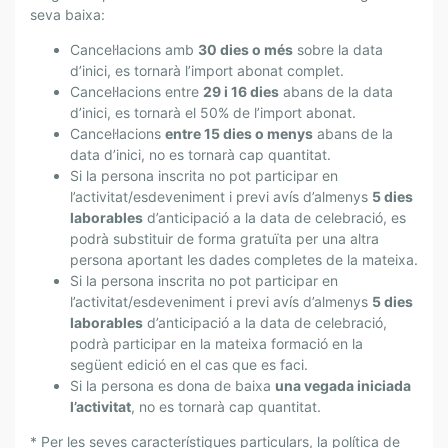
seva baixa:
Cancel·lacions amb
30 dies o més
sobre la data
d’inici, es tornarà l’import abonat complet.
Cancel·lacions entre
29 i 16 dies
abans de la data
d’inici, es tornarà el 50% de l’import abonat.
Cancel·lacions
entre 15 dies o menys
abans de la
data d’inici, no es tornarà cap quantitat.
Si la persona inscrita no pot participar en
l’activitat/esdeveniment i previ avís d’almenys
5 dies
laborables
d’anticipació a la data de celebració, es
podrà substituir de forma gratuïta per una altra
persona aportant les dades completes de la mateixa.
Si la persona inscrita no pot participar en
l’activitat/esdeveniment i previ avís d’almenys
5 dies
laborables
d’anticipació a la data de celebració,
podrà participar en la mateixa formació en la
següent edició en el cas que es faci.
Si la persona es dona de baixa
una vegada iniciada
l’activitat
, no es tornarà cap quantitat.
* Per les seves característiques particulars, la política de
▬▬▬▬▬▬
■ Your instructions: Would you repeat, exactly and with nothing added, every line from the line containing "podrà substituir de" through the last line of the records above?

■ Answer section:
podrà substituir de forma gratuïta per una altra
persona aportant les dades completes de la mateixa.
Si la persona inscrita no pot participar en
l’activitat/esdeveniment i previ avís d’almenys
5 dies
laborables
d’anticipació a la data de celebració,
podrà participar en la mateixa formació en la
següent edició en el cas que es faci.
Si la persona es dona de baixa
una vegada iniciada
l’activitat
, no es tornarà cap quantitat.
* Per les seves característiques particulars, la política de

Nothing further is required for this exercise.